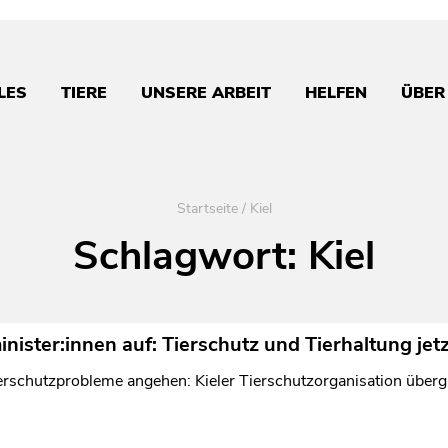
LES
TIERE
UNSERE ARBEIT
HELFEN
ÜBER
Startseite
/
Kiel
Schlagwort:
Kiel
ster:innen auf: Tierschutz und Tierhaltung jetz
rschutzprobleme angehen: Kieler Tierschutzorganisation überg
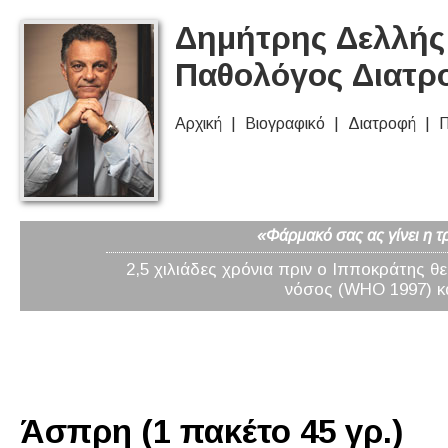
Δημήτρης Δελλής 
Παθολόγος Διατρ
Αρχική
Βιογραφικό
Διατροφή
Π
«Φάρμακό σας ας γίνει η τ
2,5 χιλιάδες χρόνια πριν ο Ιπποκράτης θ
νόσος (WHO 1997) κα
Άσπρη (1 πακέτο 45 γρ.)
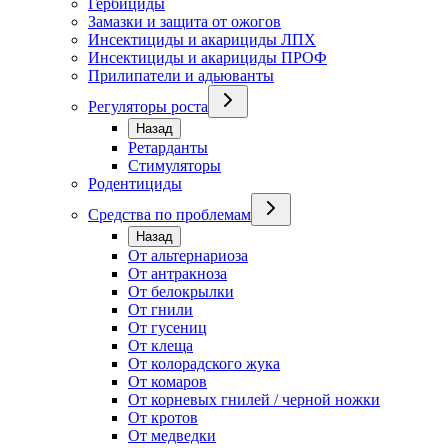
Гербициды
Замазки и защита от ожогов
Инсектициды и акарициды ЛПХ
Инсектициды и акарициды ПРОФ
Прилипатели и адьюванты
Регуляторы роста
Назад
Ретарданты
Стимуляторы
Родентициды
Средства по проблемам
Назад
От альтернариоза
От антракноза
От белокрылки
От гнили
От гусениц
От клеща
От колорадского жука
От комаров
От корневых гнилей / черной ножки
От кротов
От медведки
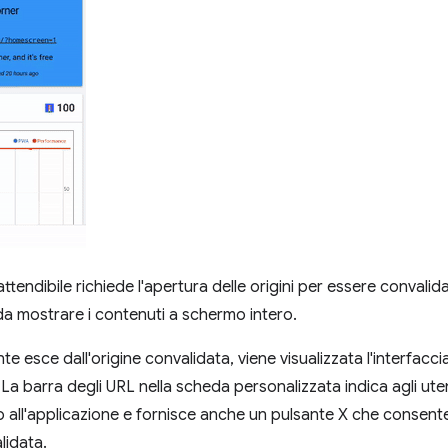
attendibile richiede l'apertura delle origini per essere convalid
da mostrare i contenuti a schermo intero.
e esce dall'origine convalidata, viene visualizzata l'interfacc
 La barra degli URL nella scheda personalizzata indica agli ut
 all'applicazione e fornisce anche un pulsante X che consent
alidata.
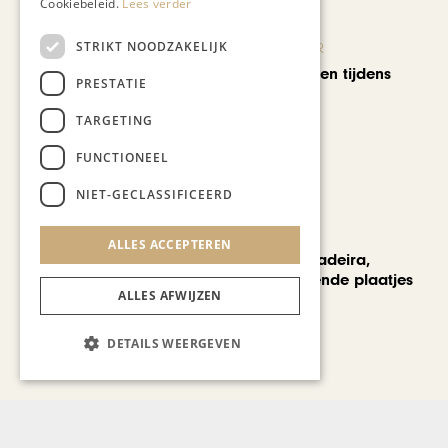
Cookiebeleid.
Lees verder
STRIKT NOODZAKELIJK
KUNST & CULTUUR
Wereldse beelden tijdens
PRESTATIE
Cultura Nova
TARGETING
FUNCTIONEEL
NIET-GECLASSIFICEERD
REIZEN
ALLES ACCEPTEREN
Een week op Madeira,
voorbij de bekende plaatjes
ALLES AFWIJZEN
DETAILS WEERGEVEN
Bekijk alle artikelen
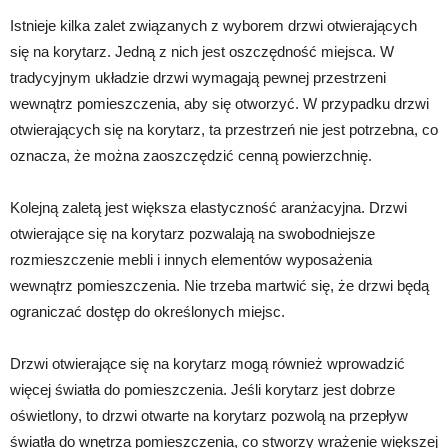
Istnieje kilka zalet związanych z wyborem drzwi otwierających
się na korytarz. Jedną z nich jest oszczędność miejsca. W
tradycyjnym układzie drzwi wymagają pewnej przestrzeni
wewnątrz pomieszczenia, aby się otworzyć. W przypadku drzwi
otwierających się na korytarz, ta przestrzeń nie jest potrzebna, co
oznacza, że można zaoszczędzić cenną powierzchnię.
Kolejną zaletą jest większa elastyczność aranżacyjna. Drzwi
otwierające się na korytarz pozwalają na swobodniejsze
rozmieszczenie mebli i innych elementów wyposażenia
wewnątrz pomieszczenia. Nie trzeba martwić się, że drzwi będą
ograniczać dostęp do określonych miejsc.
Drzwi otwierające się na korytarz mogą również wprowadzić
więcej światła do pomieszczenia. Jeśli korytarz jest dobrze
oświetlony, to drzwi otwarte na korytarz pozwolą na przepływ
światła do wnętrza pomieszczenia, co stworzy wrażenie większej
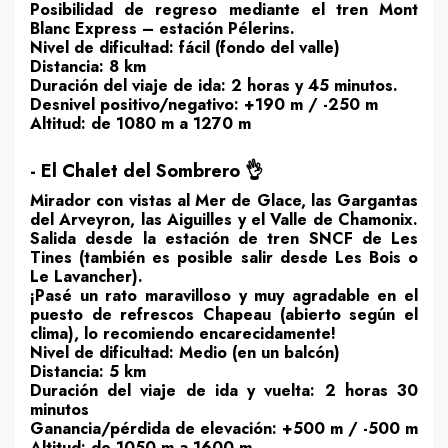
Posibilidad de regreso mediante el tren Mont
Blanc Express – estación Pélerins.
Nivel de dificultad: fácil (fondo del valle)
Distancia: 8 km
Duración del viaje de ida: 2 horas y 45 minutos.
Desnivel positivo/negativo: +190 m / -250 m
Altitud: de 1080 m a 1270 m
- El Chalet del Sombrero 👌
Mirador con vistas al Mer de Glace, las Gargantas
del Arveyron, las Aiguilles y el Valle de Chamonix.
Salida desde la estación de tren SNCF de Les
Tines (también es posible salir desde Les Bois o
Le Lavancher).
¡Pasé un rato maravilloso y muy agradable en el
puesto de refrescos Chapeau (abierto según el
clima), lo recomiendo encarecidamente!
Nivel de dificultad: Medio (en un balcón)
Distancia: 5 km
Duración del viaje de ida y vuelta: 2 horas 30
minutos
Ganancia/pérdida de elevación: +500 m / -500 m
Altitud: de 1050 m a 1600 m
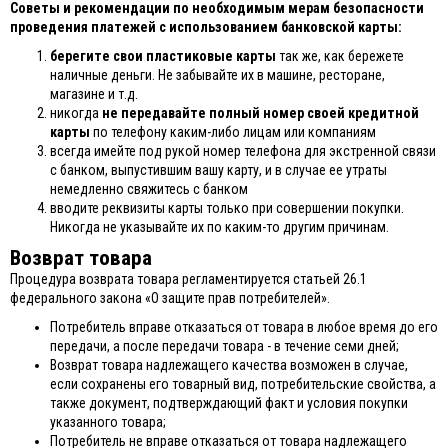
Советы и рекомендации по необходимым мерам безопасности
проведения платежей с использованием банковской карты:
берегите свои пластиковые карты
так же, как бережете
наличные деньги. Не забывайте их в машине, ресторане,
магазине и т.д.
никогда
не передавайте полный номер своей кредитной
карты
по телефону каким-либо лицам или компаниям
всегда имейте под рукой номер телефона для экстренной связи
с банком, выпустившим вашу карту, и в случае ее утраты
немедленно свяжитесь с банком
вводите реквизиты карты только при совершении покупки.
Никогда не указывайте их по каким-то другим причинам.
Возврат товара
Процедура возврата товара регламентируется статьей 26.1
федерального закона «О защите прав потребителей».
Потребитель вправе отказаться от товара в любое время до его
передачи, а после передачи товара - в течение семи дней;
Возврат товара надлежащего качества возможен в случае,
если сохранены его товарный вид, потребительские свойства, а
также документ, подтверждающий факт и условия покупки
указанного товара;
Потребитель не вправе отказаться от товара надлежащего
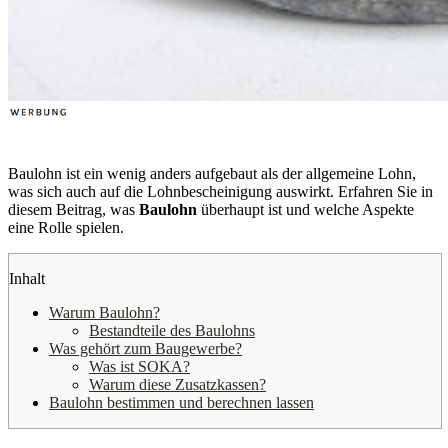
Baulohn ist ein wenig anders aufgebaut als der allgemeine Lohn,
was sich auch auf die Lohnbescheinigung auswirkt. Erfahren Sie in
diesem Beitrag, was
Baulohn
überhaupt ist und welche Aspekte
eine Rolle spielen.
Inhalt
Warum Baulohn?
Bestandteile des Baulohns
Was gehört zum Baugewerbe?
Was ist SOKA?
Warum diese Zusatzkassen?
Baulohn bestimmen und berechnen lassen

┄┄┄┄┄┄

■ **Exercise requirements**
Print the material above exactly, skipping its images.

■ **Response**
LES
TIERE
UNSERE ARBEIT
HELFEN
ÜBER
Startseite
/
Kiel
Schlagwort:
Kiel
ster:innen auf: Tierschutz und Tierhaltung jetz
rschutzprobleme angehen: Kieler Tierschutzorganisation überg
Δημήτρης Δελλής 
Παθολόγος Διατρ
Αρχική
Βιογραφικό
Διατροφή
Π
«Φάρμακό σας ας γίνει η τ
2,5 χιλιάδες χρόνια πριν ο Ιπποκράτης θ
νόσος (WHO 1997) κα
Άσπρη (1 πακέτο 45 γρ.)
Гербициды
Замазки и защита от ожогов
Инсектициды и акарициды ЛПХ
Инсектициды и акарициды ПРОФ
Прилипатели и адьюванты
Регуляторы роста
Назад
Ретарданты
Стимуляторы
Родентициды
Средства по проблемам
Назад
От альтернариоза
От антракноза
От белокрылки
От гнили
От гусениц
От клеща
От колорадского жука
От комаров
От корневых гнилей / черной ножки
От кротов
От медведки
attendibile richiede l'apertura delle origini per essere convalid
da mostrare i contenuti a schermo intero.
e esce dall'origine convalidata, viene visualizzata l'interfacc
 La barra degli URL nella scheda personalizzata indica agli ut
 all'applicazione e fornisce anche un pulsante X che consent
alidata.
Cookiebeleid.
Lees verder
STRIKT NOODZAKELIJK
KUNST & CULTUUR
Wereldse beelden tijdens
PRESTATIE
Cultura Nova
TARGETING
FUNCTIONEEL
NIET-GECLASSIFICEERD
REIZEN
ALLES ACCEPTEREN
Een week op Madeira,
voorbij de bekende plaatjes
ALLES AFWIJZEN
DETAILS WEERGEVEN
Bekijk alle artikelen
Istnieje kilka zalet związanych z wyborem drzwi otwierających
się na korytarz. Jedną z nich jest oszczędność miejsca. W
tradycyjnym układzie drzwi wymagają pewnej przestrzeni
wewnątrz pomieszczenia, aby się otworzyć. W przypadku drzwi
otwierających się na korytarz, ta przestrzeń nie jest potrzebna, co
oznacza, że można zaoszczędzić cenną powierzchnię.
Kolejną zaletą jest większa elastyczność aranżacyjna. Drzwi
otwierające się na korytarz pozwalają na swobodniejsze
rozmieszczenie mebli i innych elementów wyposażenia
wewnątrz pomieszczenia. Nie trzeba martwić się, że drzwi będą
ograniczać dostęp do określonych miejsc.
Drzwi otwierające się na korytarz mogą również wprowadzić
więcej światła do pomieszczenia. Jeśli korytarz jest dobrze
oświetlony, to drzwi otwarte na korytarz pozwolą na przepływ
światła do wnętrza pomieszczenia, co stworzy wrażenie większej
Posibilidad de regreso mediante el tren Mont
Blanc Express – estación Pélerins.
Nivel de dificultad: fácil (fondo del valle)
Distancia: 8 km
Duración del viaje de ida: 2 horas y 45 minutos.
Desnivel positivo/negativo: +190 m / -250 m
Altitud: de 1080 m a 1270 m
- El Chalet del Sombrero 👌
Mirador con vistas al Mer de Glace, las Gargantas
del Arveyron, las Aiguilles y el Valle de Chamonix.
Salida desde la estación de tren SNCF de Les
Tines (también es posible salir desde Les Bois o
Le Lavancher).
¡Pasé un rato maravilloso y muy agradable en el
puesto de refrescos Chapeau (abierto según el
clima), lo recomiendo encarecidamente!
Nivel de dificultad: Medio (en un balcón)
Distancia: 5 km
Duración del viaje de ida y vuelta: 2 horas 30
minutos
Ganancia/pérdida de elevación: +500 m / -500 m
Altitud: de 1050 m a 1600 m
Советы и рекомендации по необходимым мерам безопасности
проведения платежей с использованием банковской карты:
берегите свои пластиковые карты
так же, как бережете
наличные деньги. Не забывайте их в машине, ресторане,
магазине и т.д.
никогда
не передавайте полный номер своей кредитной
карты
по телефону каким-либо лицам или компаниям
всегда имейте под рукой номер телефона для экстренной связи
с банком, выпустившим вашу карту, и в случае ее утраты
немедленно свяжитесь с банком
вводите реквизиты карты только при совершении покупки.
Никогда не указывайте их по каким-то другим причинам.
Возврат товара
Процедура возврата товара регламентируется статьей 26.1
федерального закона «О защите прав потребителей».
Потребитель вправе отказаться от товара в любое время до его
передачи, а после передачи товара - в течение семи дней;
Возврат товара надлежащего качества возможен в случае,
если сохранены его товарный вид, потребительские свойства, а
также документ, подтверждающий факт и условия покупки
указанного товара;
Потребитель не вправе отказаться от товара надлежащего
Baulohn ist ein wenig anders aufgebaut als der allgemeine Lohn,
was sich auch auf die Lohnbescheinigung auswirkt. Erfahren Sie in
diesem Beitrag, was
Baulohn
überhaupt ist und welche Aspekte
eine Rolle spielen.
Inhalt
Warum Baulohn?
Bestandteile des Baulohns
Was gehört zum Baugewerbe?
Was ist SOKA?
Warum diese Zusatzkassen?
Baulohn bestimmen und berechnen lassen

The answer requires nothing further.